Thankfully, my cousin is a tech-geek.
He sets to work on his remote control, extending the exposure period of the camera outside. He also sets to work on his laptop, downloading photos, applying filters and digitally “cleaning” and “scrubbing” stuff, before electronically stitching the live picture stream together, into a composite photo-video of sorts.
All of a sudden, the faint green glow on the horizon becomes a bright curtain of light. It moves and shifts through the sky like an unearthly phantom. There are a billion stars twinkling in the sky above. The Milky Way looks like a luminous white cloud.

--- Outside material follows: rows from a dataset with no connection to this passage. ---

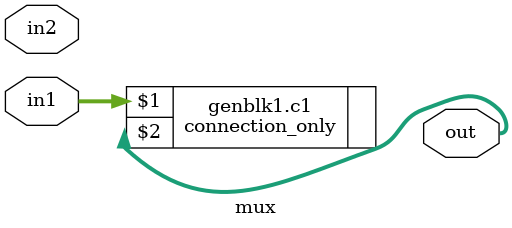
<source format=v>
module mux(in1,in2,out);

parameter B_INPUT="DIRECT";
parameter width=18;

input [width-1:0] in1,in2;
output[width-1:0] out;


generate 
        if ( B_INPUT=="DIRECT"||B_INPUT=="OPMODE5")
               connection_only #(width) c1(in1,out);
              
        else if(B_INPUT=="LATENCY") 
               connection_only #(width) c1(in2,out);

endgenerate 
generate 
        if ( B_INPUT=="OPMODE5")
               connection_only #(width) c1(in1,out);
              
        else if(B_INPUT=="cin") 
               connection_only #(width) c1(in2,out);

endgenerate

endmodule 

</source>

It is incredible, and I forget totally it is all on a screen. Technology and nature have fused together. We sit there silently, and watch this digitally enhanced but real-time aurora borealis show for almost an hour. While sipping our hot chocolates, and with a crackling log-fire to keep us warm.
I am amazed, and beyond mesmerized. The Northern Lights are spectacular. But more than this – I have seen magic. Like an alchemist of old, David has waved a sorcerer’s wand and something truly astonishing has materialized, right in front of my eyes, conjured literally from out of thin air.
So there you have it – my story of how I saw the Northern Lights. Well, sort of saw the Northern Lights, I guess. True, I may not have actually seen the aurora borealis, but I certainly experienced this amazing phenomenon, and in a way that I will never forget.
Isn’t that what a Bucket List Moment should be?